#### [Estratto del documento]
Dunque la musica è il linguaggio della volontà e stimola la fantasia a rappresentare quel mondo con un esempio analogo, sotto forma di immagine e concetto che a loro volta sono potenziati da un musica rispondente.


L’arte dionisiaca suole dunque esplicare effetti di due specie sulla facoltà artistica apollinea: la musica spinge all’intuizione simbolica dell’universalità dionisiaca, e in secondo luogo fa risaltare l’immagine simbolica in una suprema significazione […] Da questi fatti io deduco l’attitudine della musica a generare il mito, cioè l’esempio più significativo, e precisamente il mito tragico: il mito che parla per simboli della conoscenza dionisiaca.


Non si può far derivare il tragico dall’essenza dell’arte comunemente intesa, cioè secondo la categoria di bella parvenza, ma piuttosto dallo spirito della musica, grazie a cui solamente si può comprendere la gioia per l’annientamento dell’individuo. Infatti a fronte di ogni singolo esempio di annientamento noi scorgiamo l’eternità e immutabilità della vita nonostante ogni annientamento e ogni apparenza.


La gioia metafisica per ciò che è tragico è un traduzione della sapienza dionisiaca istintiva e inconscia nel linguaggio dell’immagine: l’eroe, la più alta apparenza della volontà, viene con nostra gioia negato, perché è comunque apparenza, e la vita eterna della volontà non viene toccata dalla sua distruzione.


Diversamente l’arte plastica usa la bellezza per vincere il dolore, che viene eliminato dalla natura. Nell’arte dionisiaca invece la natura ci parla direttamente:


«Siate come sono io! Nell’incessante mutamento delle apparenze, la madre primigenia, eternamente creatrice, che eternamente costringe all’esistenza, che eternamente ci appaga di questo mutamento dell’apparenza».

#### [Dati forniti]
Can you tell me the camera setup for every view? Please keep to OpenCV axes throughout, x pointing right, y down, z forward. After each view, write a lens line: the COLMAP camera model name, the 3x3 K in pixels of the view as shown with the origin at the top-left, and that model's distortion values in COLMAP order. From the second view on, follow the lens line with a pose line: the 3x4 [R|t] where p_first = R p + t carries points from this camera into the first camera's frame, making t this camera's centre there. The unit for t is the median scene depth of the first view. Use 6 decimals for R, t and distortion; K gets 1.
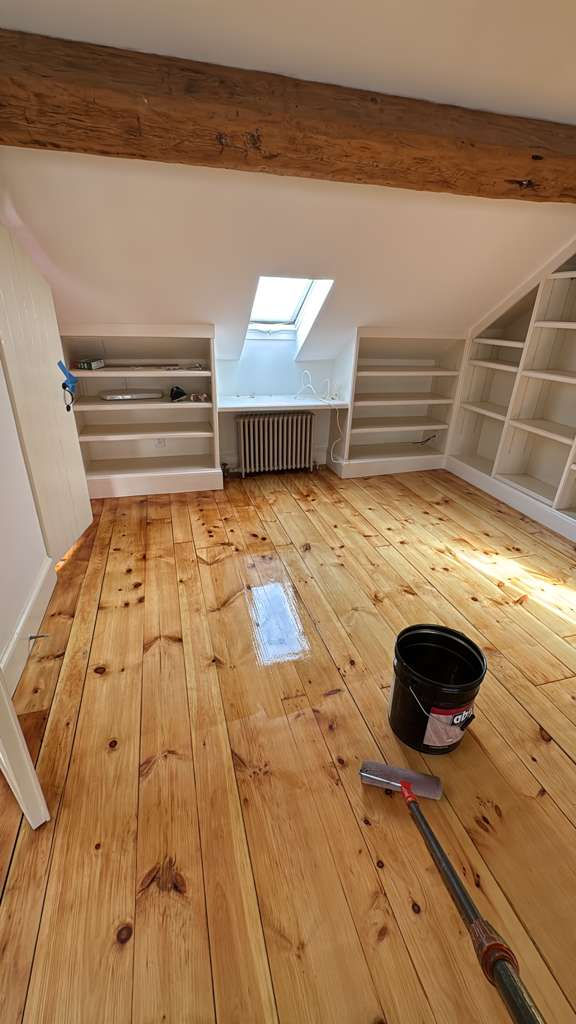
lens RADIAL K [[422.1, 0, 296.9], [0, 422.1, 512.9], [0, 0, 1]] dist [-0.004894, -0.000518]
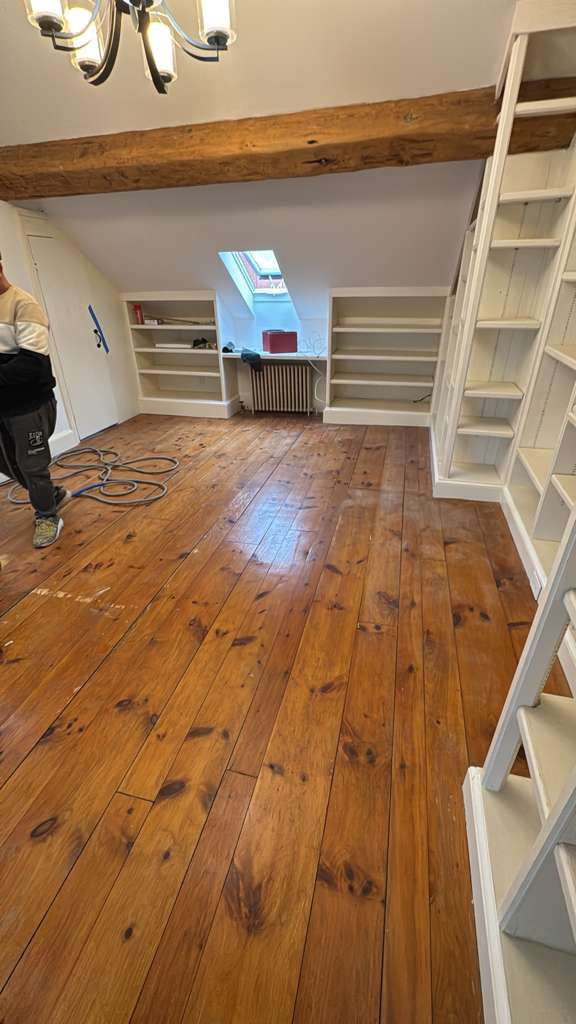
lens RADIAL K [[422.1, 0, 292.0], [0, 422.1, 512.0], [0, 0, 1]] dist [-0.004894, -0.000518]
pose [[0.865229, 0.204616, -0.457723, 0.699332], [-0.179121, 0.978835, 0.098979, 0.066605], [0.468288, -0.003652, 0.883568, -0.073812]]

--

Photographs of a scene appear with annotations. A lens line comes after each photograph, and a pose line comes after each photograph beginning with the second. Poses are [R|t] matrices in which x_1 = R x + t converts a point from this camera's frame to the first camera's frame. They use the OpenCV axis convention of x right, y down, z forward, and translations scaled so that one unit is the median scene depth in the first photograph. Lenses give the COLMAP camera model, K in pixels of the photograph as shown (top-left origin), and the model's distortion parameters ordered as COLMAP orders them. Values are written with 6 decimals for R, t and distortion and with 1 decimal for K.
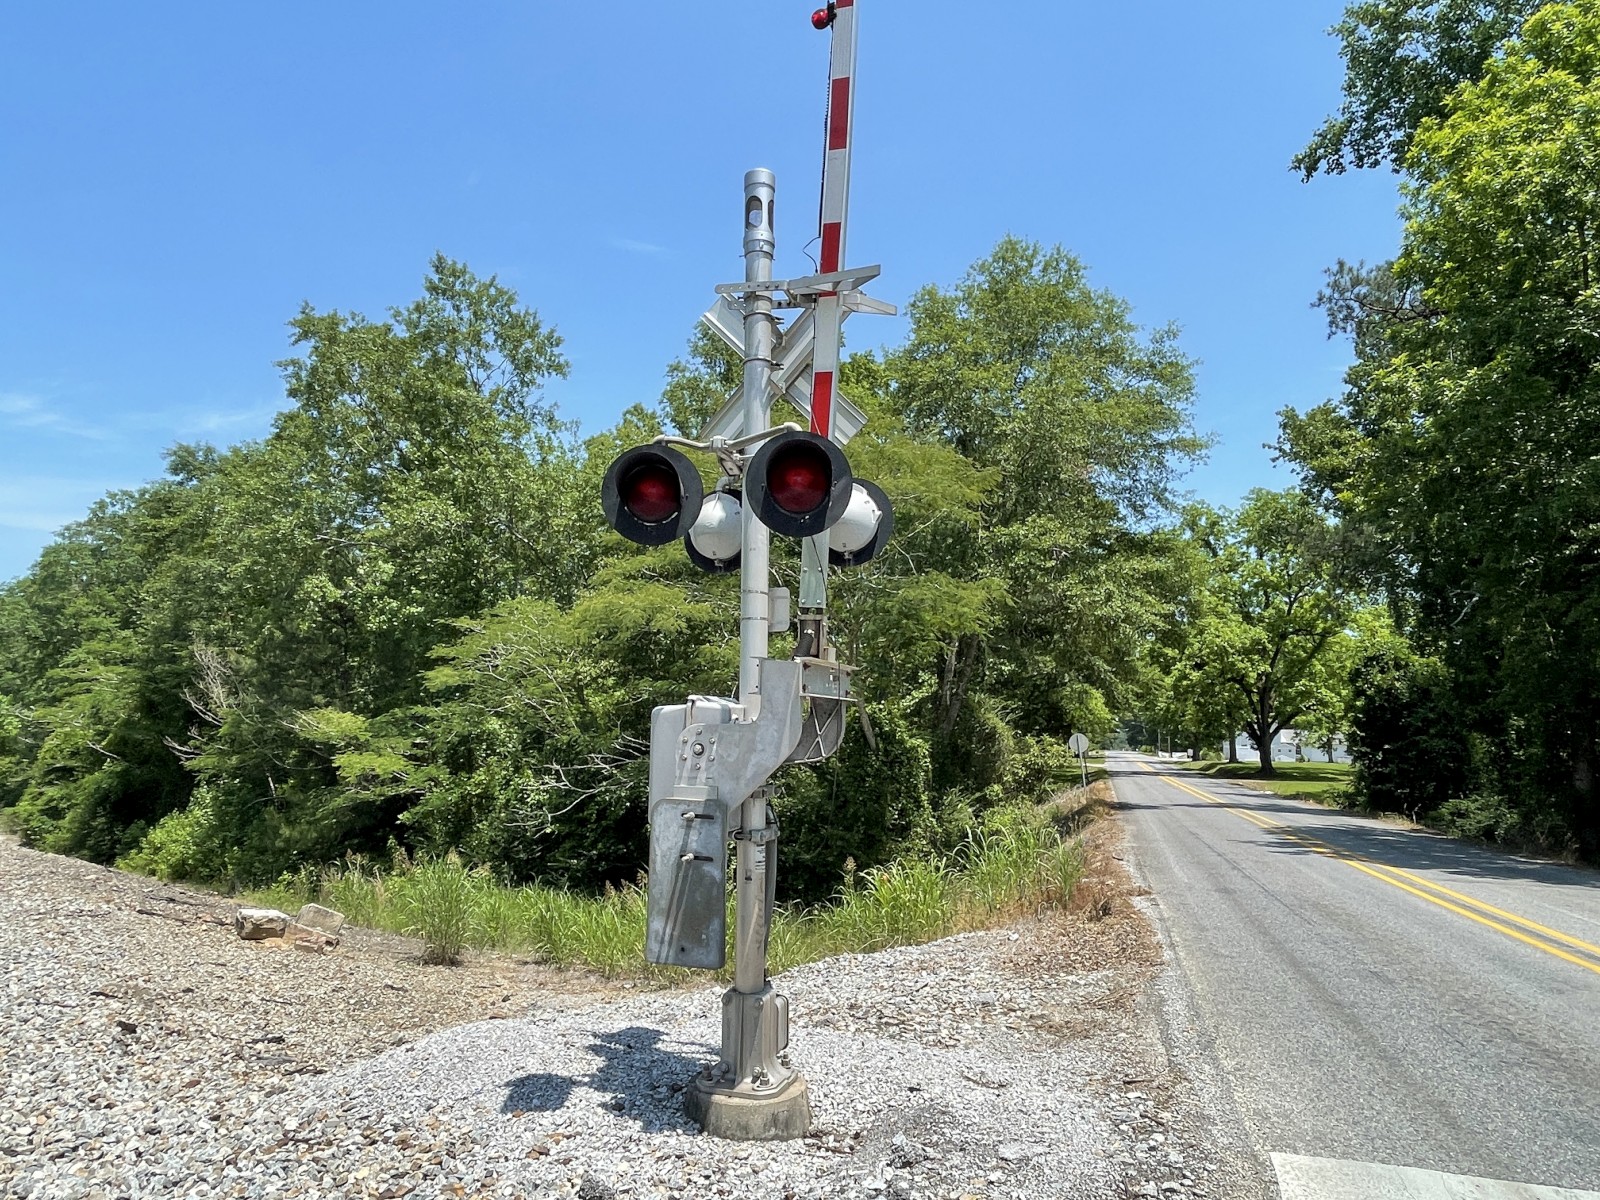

#### [Richiesta di lavoro A]
Puoi duplicare il passo del brano sulla musica e il mito tragico dalle parole "Dunque la musica" fino a "della conoscenza dionisiaca." comprese?
#### [Richiesta di lavoro B]
Quali sostantivi sono accompagnati dall'aggettivo «dionisiaca» nel brano sulla musica e il mito tragico? Elencali tutti, ciascuno una sola volta.

#### [Spazio risposta A]
Dunque la musica è il linguaggio della volontà e stimola la fantasia a rappresentare quel mondo con un esempio analogo, sotto forma di immagine e concetto che a loro volta sono potenziati da un musica rispondente.


L’arte dionisiaca suole dunque esplicare effetti di due specie sulla facoltà artistica apollinea: la musica spinge all’intuizione simbolica dell’universalità dionisiaca, e in secondo luogo fa risaltare l’immagine simbolica in una suprema significazione […] Da questi fatti io deduco l’attitudine della musica a generare il mito, cioè l’esempio più significativo, e precisamente il mito tragico: il mito che parla per simboli della conoscenza dionisiaca.

#### [Spazio risposta B]
arte
universalità
conoscenza
sapienza